Jean Philippe Buchs

JOURNALISTE À BILAN

Journaliste à Bilan depuis 2005.
Auparavant: L'Hebdo (2000-2004), La Liberté (1990-1999).
Distinctions: Prix Jean Dumur 1998, Prix BZ du journalisme local

Comment soutenir la classe moyenne

On peut faire dire ce que l’on veut à une statistique. En jonglant avec les déciles, les quartiles, les quintiles, la médiane et la moyenne, la réalité est diverse. C’est ce que montre l’évolution du pouvoir d’achat de la classe moyenne au cours de ces dix dernières années. Contrairement au sentiment largement partagé dans la population, celui-là ne s’est pas globalement détérioré. Mais les disparités entre les moins bien lotis et les plus riches se sont aggravées. Du côté des gagnants figurent en gros les salaires élevés et les ménages qui sont restés locataires ou qui ont profité d’acquérir un logement avant la flambée des prix. Du côté des perdants se trouvent surtout des jeunes familles à la recherche de leur premier logement dont la cherté a fait exploser leur budget.

Il faut agir

Avec le tassement de la croissance et la révolution technologique qui commence à toucher le marché du travail se pose la question de la qualité des conditions de vie d’une majorité de la population. D’aucuns craignent une lente mais inexorable dégradation selon le modèle américain. Or le pire n’est jamais certain. Encore faut-il agir. C’est d’autant plus important que la classe moyenne est le moteur principal de l’activité économique.

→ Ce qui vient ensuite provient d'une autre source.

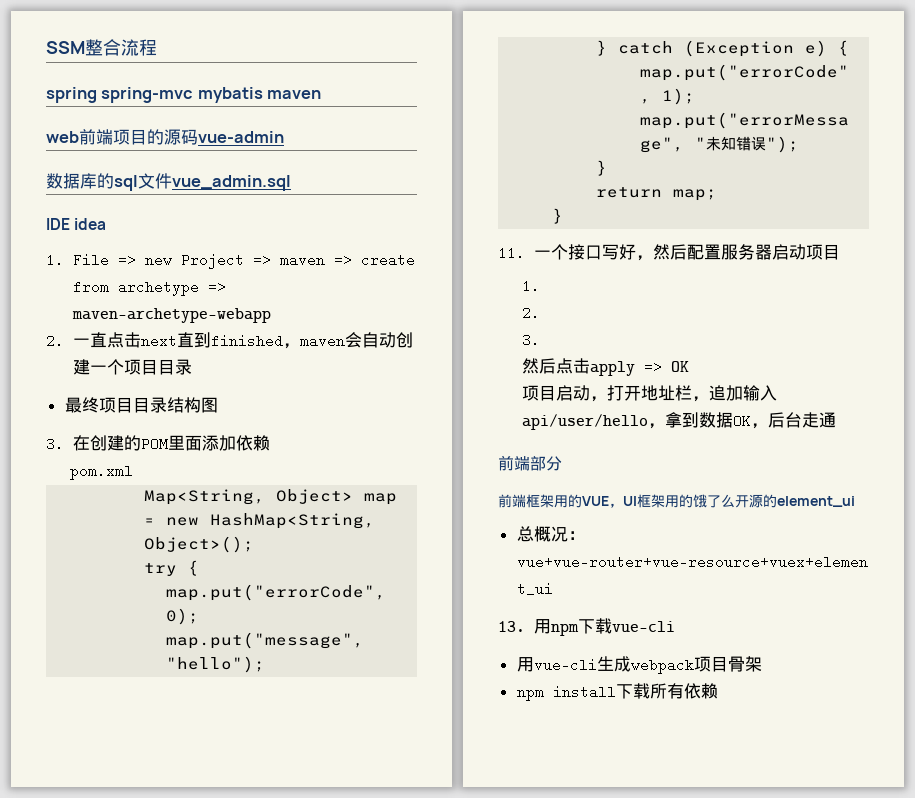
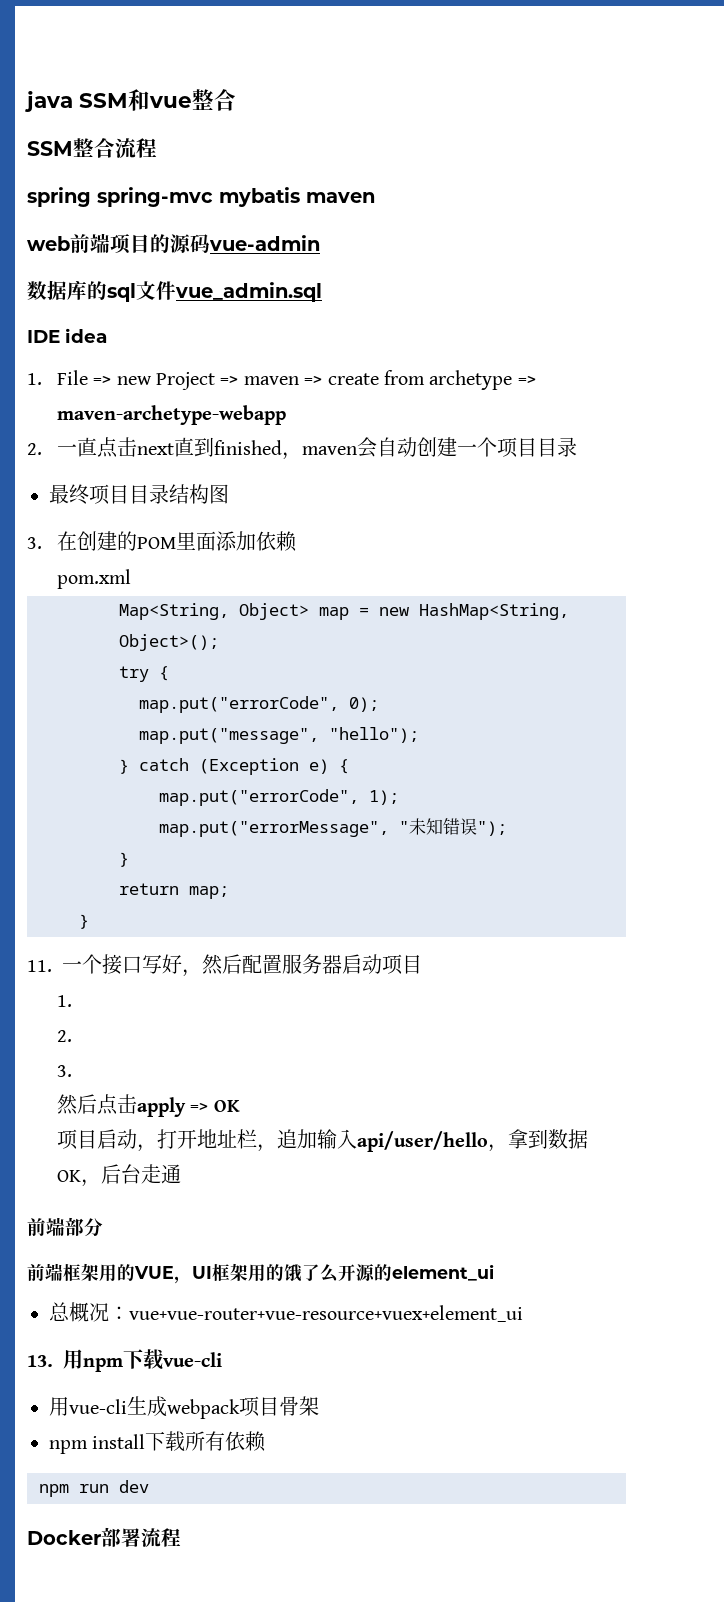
(46, 47) none -> [25,89,236,112] java SSM和vue整合 //
(718, 691) none -> [39,1480,149,1497] [27,1527,181,1547] // npm run dev // Docker部署流程

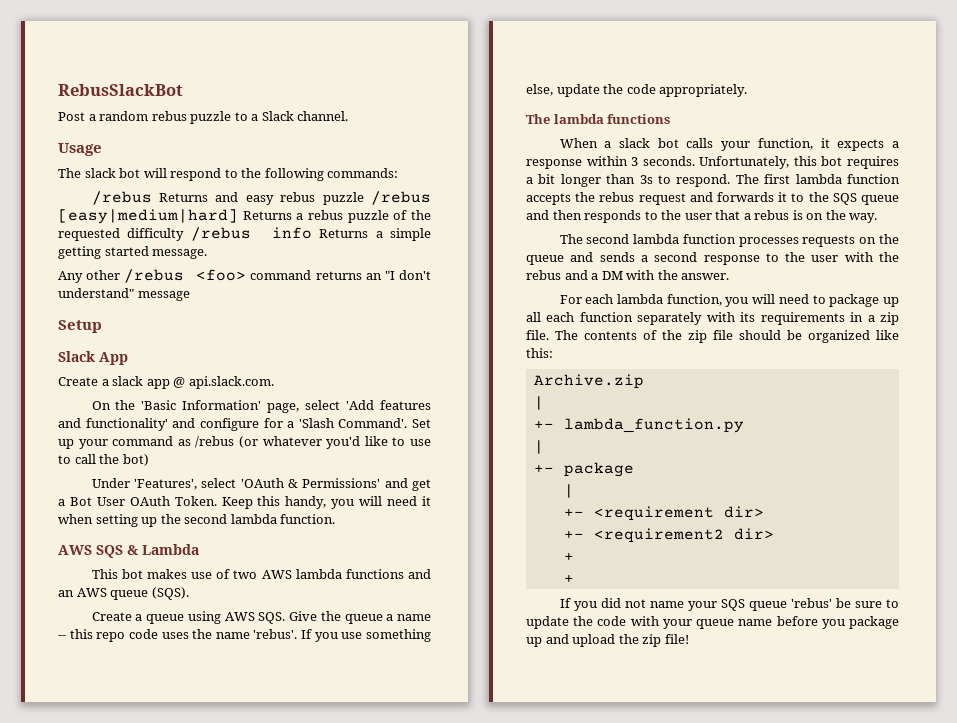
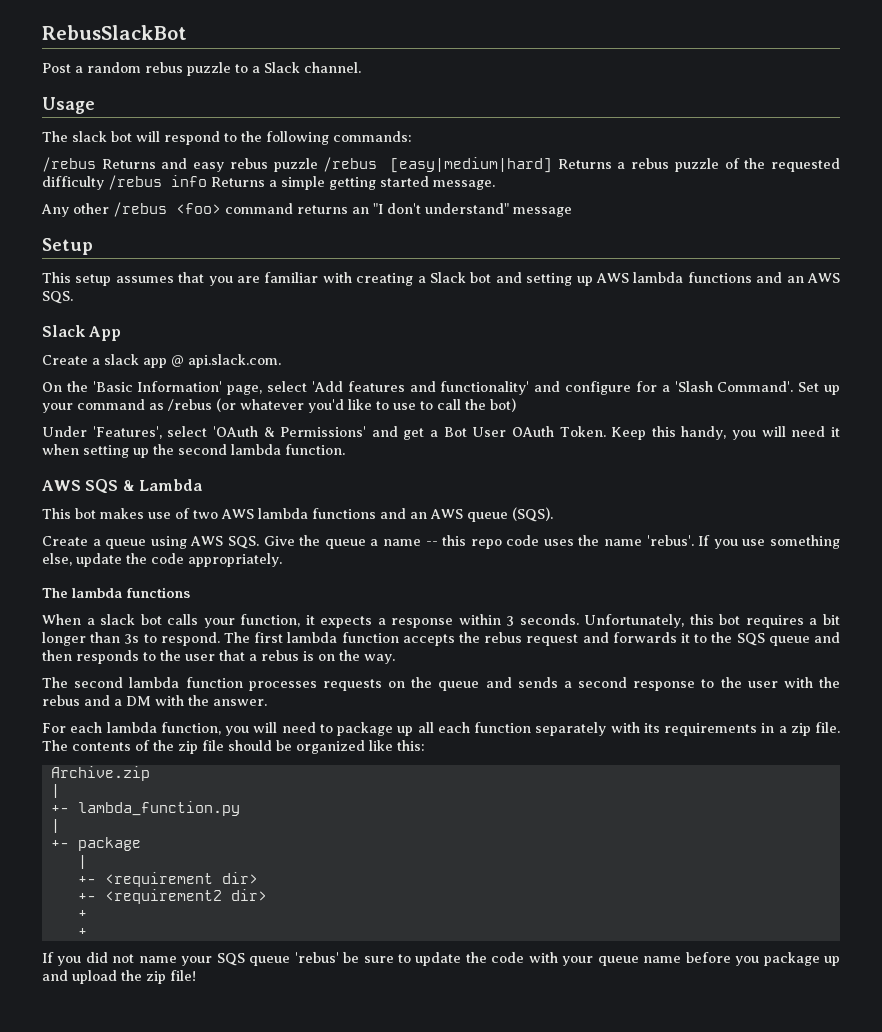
(102, 326) none -> [42,272,840,286] [42,291,73,304] // This setup assumes that you are familiar with creating a Slack bot and setting up AWS lambda functions and an AWS SQS.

Aujourd’hui, le modèle social et fiscal développé au fil des décennies est de moins en moins adapté pour corriger les inégalités. Le système est devenu si complexe que personne ne parvient à mesurer l’impact réel de la politique de redistribution des revenus. Les réformes qui ont été entreprises ou projetées visaient d’abord à permettre aux acteurs politiques de répondre aux besoins de leur propre clientèle électorale plutôt que de chercher à satisfaire l’intérêt général de la population.

Changeons de régime d’imposition

La recherche d’une plus grande équité nécessite un changement radical de l’imposition des revenus des personnes physiques. Celui-là passe par un régime de taxation à taux unique (la flat tax). Selon le professeur émérite de finances publiques Bernard Dafflon, qui prône un tel système fiscal depuis de nombreuses années, ses avantages sont nombreux: «Accompagnée d’une vraie politique redistributive, une flat tax résoudrait la question de l’unité contribuable (individuelle ou ménage), réduirait la soustraction fiscale puisque à taux unique elle pourrait être prélevée à la source, et simplifierait considérablement les tâches administratives de déclaration fiscale et de contrôle.»

La classe moyenne a tout à gagner d’une politique fiscale et sociale lisible et équitable. Reste à convaincre la classe politique. Un défi insurmontable? L’avenir le dira.